Clinical use of the insaponifiable fraction preparations supported observations made in animals, indicating the importance of other factors for obtaining favorable changes in tumors. With the insaponifiable fractions of placenta, marked clinical effects could be obtained only when the condition of the patient permitted the treatment to be continued for a long time. Temporary regression or even clinical disappearance was effected in several cases, only to have the tumors start growing again, this time beyond control by the medication. Even at this point, it was obvious that favorable influence with these two antagonistic groups of lipids was dependent on using the lipid which corresponded to the pattern present. It became increasingly evident that changes in the pattern occurred during treatment.
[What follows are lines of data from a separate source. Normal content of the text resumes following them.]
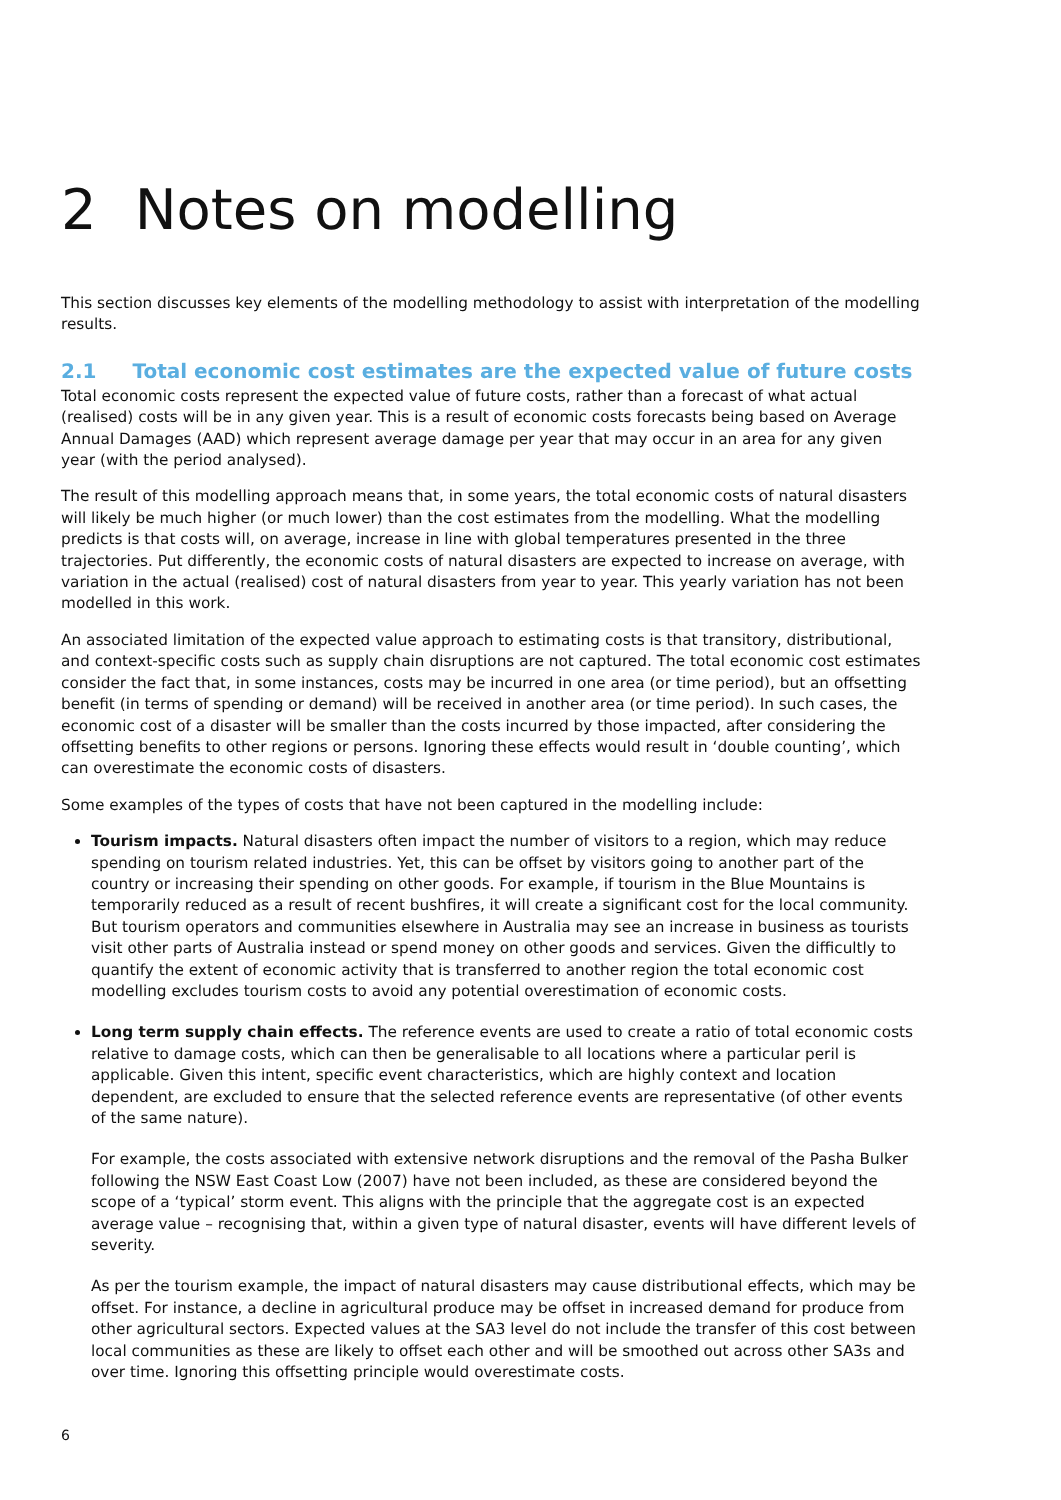2 Notes on modelling
This section discusses key elements of the modelling methodology to assist with interpretation of the modelling results.
2.1 Total economic cost estimates are the expected value of future costs
Total economic costs represent the expected value of future costs, rather than a forecast of what actual (realised) costs will be in any given year. This is a result of economic costs forecasts being based on Average Annual Damages (AAD) which represent average damage per year that may occur in an area for any given year (with the period analysed).
The result of this modelling approach means that, in some years, the total economic costs of natural disasters will likely be much higher (or much lower) than the cost estimates from the modelling. What the modelling predicts is that costs will, on average, increase in line with global temperatures presented in the three trajectories. Put differently, the economic costs of natural disasters are expected to increase on average, with variation in the actual (realised) cost of natural disasters from year to year. This yearly variation has not been modelled in this work.
An associated limitation of the expected value approach to estimating costs is that transitory, distributional, and context-specific costs such as supply chain disruptions are not captured. The total economic cost estimates consider the fact that, in some instances, costs may be incurred in one area (or time period), but an offsetting benefit (in terms of spending or demand) will be received in another area (or time period). In such cases, the economic cost of a disaster will be smaller than the costs incurred by those impacted, after considering the offsetting benefits to other regions or persons. Ignoring these effects would result in ‘double counting’, which can overestimate the economic costs of disasters.
Some examples of the types of costs that have not been captured in the modelling include:
Tourism impacts. Natural disasters often impact the number of visitors to a region, which may reduce spending on tourism related industries. Yet, this can be offset by visitors going to another part of the country or increasing their spending on other goods. For example, if tourism in the Blue Mountains is temporarily reduced as a result of recent bushfires, it will create a significant cost for the local community. But tourism operators and communities elsewhere in Australia may see an increase in business as tourists visit other parts of Australia instead or spend money on other goods and services. Given the difficultly to quantify the extent of economic activity that is transferred to another region the total economic cost modelling excludes tourism costs to avoid any potential overestimation of economic costs.
Long term supply chain effects. The reference events are used to create a ratio of total economic costs relative to damage costs, which can then be generalisable to all locations where a particular peril is applicable. Given this intent, specific event characteristics, which are highly context and location dependent, are excluded to ensure that the selected reference events are representative (of other events of the same nature).
For example, the costs associated with extensive network disruptions and the removal of the Pasha Bulker following the NSW East Coast Low (2007) have not been included, as these are considered beyond the scope of a ‘typical’ storm event. This aligns with the principle that the aggregate cost is an expected average value – recognising that, within a given type of natural disaster, events will have different levels of severity.
As per the tourism example, the impact of natural disasters may cause distributional effects, which may be offset. For instance, a decline in agricultural produce may be offset in increased demand for produce from other agricultural sectors. Expected values at the SA3 level do not include the transfer of this cost between local communities as these are likely to offset each other and will be smoothed out across other SA3s and over time. Ignoring this offsetting principle would overestimate costs.
6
Administration of acid lipidic and insaponifiable fractions induced unfavorable responses in patients with tumors in which a predominance of the same lipids was indicated by analyses. Pain increased and unfavorable changes occurred in the evolution of the disease. For example:
Mrs. A. D., a 42-year old woman, operated on for an adenocarcinoma of the breast 18 months prior to coming under our care, presented a few skin lesions near the operation scar. Radiological study revealed a few small osteolytic lesions in two ribs, and one in the skull. The analytical data showed low urinary pH, high specific gravity and high chloride index, indicating an offbalance which we attributed to predominance of fatty acids. Treatment with 2 injections daily of 1 cc. of a 5% oily solution of the insaponifiable fraction of placenta was started. This was later increased to 2 cc. twice a day. The patient left the city for a summer vacation and took the medication with her. Disregarding our instructions that treatment must be guided by further analysis, she continued it without interruption for four weeks, despite a rapid change in her condition and a constant increase in the pain after each injection. When we saw her again a month later, all the analyses had changed markedly, indicating the appearance of an opposite offbalance. Clinically, the condition also had changed. The skin was extensively involved in the vicinity of the operative scar and multiple, rapidly growing metastases were seen all over. Radiological study showed extensive new lesions in many bones. The condition had progressed in one month in a manner never seen before in any patient and we had to relate it to continued use of medication after a change in the offbalance. This change was similar to that seen in animals with massive administration of the insaponifiable lipidic preparation. Switching to placenta acid lipid preparations quickly changed the evolution of the condition in this patient. Pain was controlled and for three months the condition seemed arrested. In spite of treatment, however, it started to evolve rapidly again after that and the patient died five months following her return from vacation.